# Mystery Ein Heldenleben Recording



## thisisboland (Dec 25, 2007)

I ripped a recording of Ein Heldenleben from the library years ago and I'm now trying to catalogue my music and I cannot find any information on the conductor of this recording. I have been listening to audio samples of tons of recordings, but so far, no match.
What do I do??


----------



## thisisboland (Dec 25, 2007)

PS. the first 3 track lengths are:
4:06
3:32
7


----------



## david johnson (Jun 25, 2007)

check w/the library.

dj


----------



## Delicious Manager (Jul 16, 2008)

You could try not illegally ripping CDs and buying legal copies - then you'd have all the information you need!


----------



## Yagan Kiely (Feb 6, 2008)

> You could try not illegally ripping CDs and buying legal copies - then you'd have all the information you need!


Just because it is illegal doesn't make it in the slightest immoral. It is/was illegal to be religious is certain countries, is it wrong to be so?

Copyright is stealing, and it doesn't help artists.


----------



## YsayeOp.27#6 (Dec 7, 2007)

thisisboland said:


> I ripped a recording of Ein Heldenleben from the library years ago and I'm now trying to catalogue my music and I cannot find any information on the conductor of this recording.

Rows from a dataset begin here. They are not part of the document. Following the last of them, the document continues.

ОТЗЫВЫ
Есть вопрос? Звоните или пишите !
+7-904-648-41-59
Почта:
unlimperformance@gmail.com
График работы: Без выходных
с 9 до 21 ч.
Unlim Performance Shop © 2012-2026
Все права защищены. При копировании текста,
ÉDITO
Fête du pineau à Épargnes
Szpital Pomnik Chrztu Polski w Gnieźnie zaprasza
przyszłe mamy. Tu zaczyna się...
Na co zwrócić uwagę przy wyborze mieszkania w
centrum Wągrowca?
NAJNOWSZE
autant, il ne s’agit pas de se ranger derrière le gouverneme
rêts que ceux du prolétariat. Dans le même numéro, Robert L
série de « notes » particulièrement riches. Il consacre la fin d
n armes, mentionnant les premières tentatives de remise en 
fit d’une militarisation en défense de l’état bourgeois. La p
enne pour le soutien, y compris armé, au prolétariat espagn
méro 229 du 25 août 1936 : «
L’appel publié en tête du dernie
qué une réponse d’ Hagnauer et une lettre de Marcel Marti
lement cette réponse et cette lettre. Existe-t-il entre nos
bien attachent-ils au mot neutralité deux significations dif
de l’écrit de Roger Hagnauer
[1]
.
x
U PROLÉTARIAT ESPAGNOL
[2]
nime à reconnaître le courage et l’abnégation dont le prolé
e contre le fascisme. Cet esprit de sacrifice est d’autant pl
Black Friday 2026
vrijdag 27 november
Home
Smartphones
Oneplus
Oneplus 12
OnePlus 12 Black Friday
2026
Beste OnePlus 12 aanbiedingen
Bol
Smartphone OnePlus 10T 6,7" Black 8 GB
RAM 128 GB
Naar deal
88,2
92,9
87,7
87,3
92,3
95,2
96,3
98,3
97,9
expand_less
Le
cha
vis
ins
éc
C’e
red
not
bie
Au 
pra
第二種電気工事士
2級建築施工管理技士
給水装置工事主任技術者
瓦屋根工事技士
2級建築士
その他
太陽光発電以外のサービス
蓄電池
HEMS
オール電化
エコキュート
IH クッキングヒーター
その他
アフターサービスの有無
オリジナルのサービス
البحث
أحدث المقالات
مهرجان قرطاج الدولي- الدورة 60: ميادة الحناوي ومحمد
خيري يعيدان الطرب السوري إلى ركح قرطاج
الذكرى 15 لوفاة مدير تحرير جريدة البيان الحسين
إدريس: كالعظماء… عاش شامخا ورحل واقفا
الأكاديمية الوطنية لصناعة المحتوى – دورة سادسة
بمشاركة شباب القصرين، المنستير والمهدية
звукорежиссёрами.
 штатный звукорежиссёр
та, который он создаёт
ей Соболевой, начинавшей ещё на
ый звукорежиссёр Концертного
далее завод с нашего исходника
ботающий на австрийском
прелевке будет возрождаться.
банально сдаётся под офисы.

I have been listening to audio samples of tons of recordings, but so far, no match.
> What do I do??


If you duplicated the cd, you can load your copy with Winamp, which will look for track tags in CDDB.

If you copied the cd into mp3 you can try using any software that connects to the CDDB or FREEDB (I think that was the name) and retrieves information.


----------